### Activity
Count, in the entries below, the lines in which "pinky" occurs. Give the number, nothing more.

Records contained in a dataset
'''

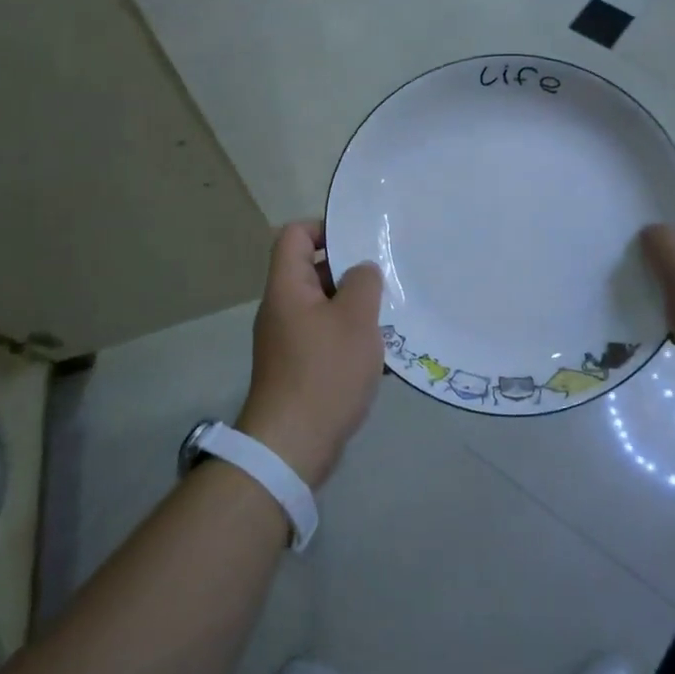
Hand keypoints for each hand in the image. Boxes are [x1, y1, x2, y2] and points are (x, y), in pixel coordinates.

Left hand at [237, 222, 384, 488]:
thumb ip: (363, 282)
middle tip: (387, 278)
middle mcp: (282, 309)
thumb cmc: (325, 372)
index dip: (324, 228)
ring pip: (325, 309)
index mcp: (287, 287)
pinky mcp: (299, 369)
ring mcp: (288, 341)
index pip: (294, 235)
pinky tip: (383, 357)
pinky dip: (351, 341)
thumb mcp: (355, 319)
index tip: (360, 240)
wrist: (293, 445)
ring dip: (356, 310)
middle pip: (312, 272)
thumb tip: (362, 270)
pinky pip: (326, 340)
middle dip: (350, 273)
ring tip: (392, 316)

'''
'''

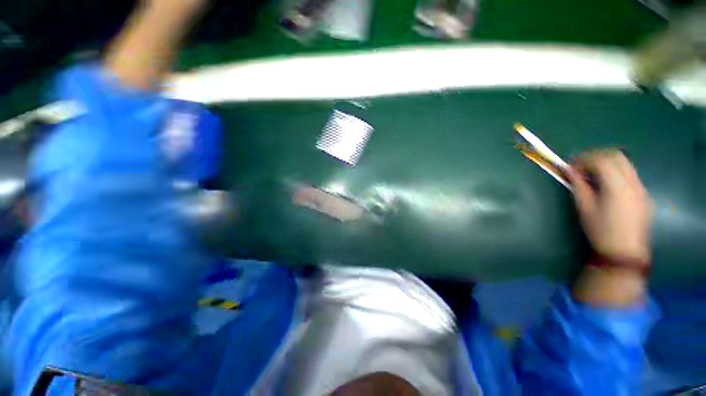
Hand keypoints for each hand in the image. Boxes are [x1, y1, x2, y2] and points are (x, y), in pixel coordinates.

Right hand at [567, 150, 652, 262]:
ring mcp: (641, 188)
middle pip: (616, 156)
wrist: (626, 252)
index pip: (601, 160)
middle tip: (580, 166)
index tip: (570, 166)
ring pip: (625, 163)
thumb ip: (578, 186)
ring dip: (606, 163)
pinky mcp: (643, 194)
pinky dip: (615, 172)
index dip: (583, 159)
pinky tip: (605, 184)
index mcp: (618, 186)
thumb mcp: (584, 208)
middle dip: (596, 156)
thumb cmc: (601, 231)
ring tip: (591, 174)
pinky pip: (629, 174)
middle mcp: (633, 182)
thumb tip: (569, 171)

'''

### Solution for this task
8